Le grand chemin – Jean-Loup Hubert – 1987

09. Le grand chemin - Jean-Loup Hubert - 1987La chambre d’à côté.

   6.5   En 1959, abandonnée par son conjoint et enceinte d’un second enfant, Claire confie à son amie Marcelle qui vit à la campagne, dans le petit village de Rouans près de Nantes, son jeune fils Louis le temps d’un été. Le garçon fait connaissance avec Martine, la voisine espiègle qui va lui apprendre beaucoup tandis que Pelo le mari de Marcelle se prend d’affection pour lui.

     C’est un film semble t-il très personnel. L’histoire, issue du roman autobiographique de Jean-Loup Hubert, est à double entrée. Une première façon serait de l’appréhender à hauteur d’enfants, dans la mouvance du Jeux interdits, de René Clément. C’est par ce prisme là que je voyais jadis le film, du reste : l’apprentissage de Louis, loin de sa mère. À noter que le propre rôle de Jean-Loup Hubert est joué par son fils Antoine Hubert. Une deuxième serait de voir le film avec les yeux de Marcelle et Pelo. De les voir accueillir cet enfant au sein de cette atmosphère lourde qui règne dans le foyer du couple qu’un trauma sépare depuis des années. L’arrivée du petit garçon sera in fine pour eux celui d’un nouveau départ, d’une renaissance.

Données fournies -
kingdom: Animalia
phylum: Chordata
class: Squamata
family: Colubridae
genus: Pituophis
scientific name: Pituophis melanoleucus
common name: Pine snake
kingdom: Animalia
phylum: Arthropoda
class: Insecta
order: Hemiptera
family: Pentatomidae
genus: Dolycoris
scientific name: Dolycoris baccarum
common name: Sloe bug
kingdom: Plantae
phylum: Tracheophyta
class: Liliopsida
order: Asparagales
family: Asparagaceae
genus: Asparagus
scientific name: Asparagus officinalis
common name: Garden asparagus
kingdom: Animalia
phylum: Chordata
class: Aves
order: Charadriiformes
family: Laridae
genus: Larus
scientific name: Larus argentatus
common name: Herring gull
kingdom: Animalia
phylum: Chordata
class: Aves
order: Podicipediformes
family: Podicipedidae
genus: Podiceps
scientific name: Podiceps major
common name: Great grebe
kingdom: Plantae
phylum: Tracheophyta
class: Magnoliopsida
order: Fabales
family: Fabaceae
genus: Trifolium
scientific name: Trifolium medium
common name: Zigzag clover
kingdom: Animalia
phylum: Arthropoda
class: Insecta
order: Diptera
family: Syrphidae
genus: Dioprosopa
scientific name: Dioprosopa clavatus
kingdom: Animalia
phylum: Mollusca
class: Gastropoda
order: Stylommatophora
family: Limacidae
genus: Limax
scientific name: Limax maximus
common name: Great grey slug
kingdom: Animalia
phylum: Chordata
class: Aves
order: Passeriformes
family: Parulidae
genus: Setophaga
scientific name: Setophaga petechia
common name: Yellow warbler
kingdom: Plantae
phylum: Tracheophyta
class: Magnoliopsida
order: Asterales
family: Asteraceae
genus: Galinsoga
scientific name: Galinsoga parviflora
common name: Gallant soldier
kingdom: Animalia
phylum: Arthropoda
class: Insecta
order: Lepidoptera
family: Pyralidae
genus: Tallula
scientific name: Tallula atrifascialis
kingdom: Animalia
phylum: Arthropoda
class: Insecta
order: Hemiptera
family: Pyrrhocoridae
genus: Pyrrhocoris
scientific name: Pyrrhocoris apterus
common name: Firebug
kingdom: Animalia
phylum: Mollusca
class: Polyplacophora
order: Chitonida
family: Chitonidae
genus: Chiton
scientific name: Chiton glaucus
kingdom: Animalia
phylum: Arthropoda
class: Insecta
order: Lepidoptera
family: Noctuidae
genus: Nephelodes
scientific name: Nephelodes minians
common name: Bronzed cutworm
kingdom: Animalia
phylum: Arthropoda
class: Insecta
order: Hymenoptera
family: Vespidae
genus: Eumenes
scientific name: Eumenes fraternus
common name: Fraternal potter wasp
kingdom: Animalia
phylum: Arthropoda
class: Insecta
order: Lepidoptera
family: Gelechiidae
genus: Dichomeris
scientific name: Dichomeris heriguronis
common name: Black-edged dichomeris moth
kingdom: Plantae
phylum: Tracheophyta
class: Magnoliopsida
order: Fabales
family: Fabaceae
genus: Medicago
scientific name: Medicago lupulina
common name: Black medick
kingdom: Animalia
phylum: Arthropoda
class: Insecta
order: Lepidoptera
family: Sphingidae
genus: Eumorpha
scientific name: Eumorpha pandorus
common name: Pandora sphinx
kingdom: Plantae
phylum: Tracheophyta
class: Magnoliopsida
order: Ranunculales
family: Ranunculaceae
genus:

Tâche demandée A -
D'après le texte sur le film Le grand chemin, qui interprète le propre rôle de Jean-Loup Hubert ?
Tâche demandée B -
Recopiez sans rien changer le passage du texte sur le film Le grand chemin qui va de « Le grand chemin – » jusqu'à « d’affection pour lui. ».
Les données forment un ensemble à part, distinct du texte.

Réponse finale A -
Son fils, Antoine Hubert.

Réponse finale B -
Le grand chemin – Jean-Loup Hubert – 1987

09. Le grand chemin - Jean-Loup Hubert - 1987La chambre d’à côté.

   6.5   En 1959, abandonnée par son conjoint et enceinte d’un second enfant, Claire confie à son amie Marcelle qui vit à la campagne, dans le petit village de Rouans près de Nantes, son jeune fils Louis le temps d’un été. Le garçon fait connaissance avec Martine, la voisine espiègle qui va lui apprendre beaucoup tandis que Pelo le mari de Marcelle se prend d’affection pour lui.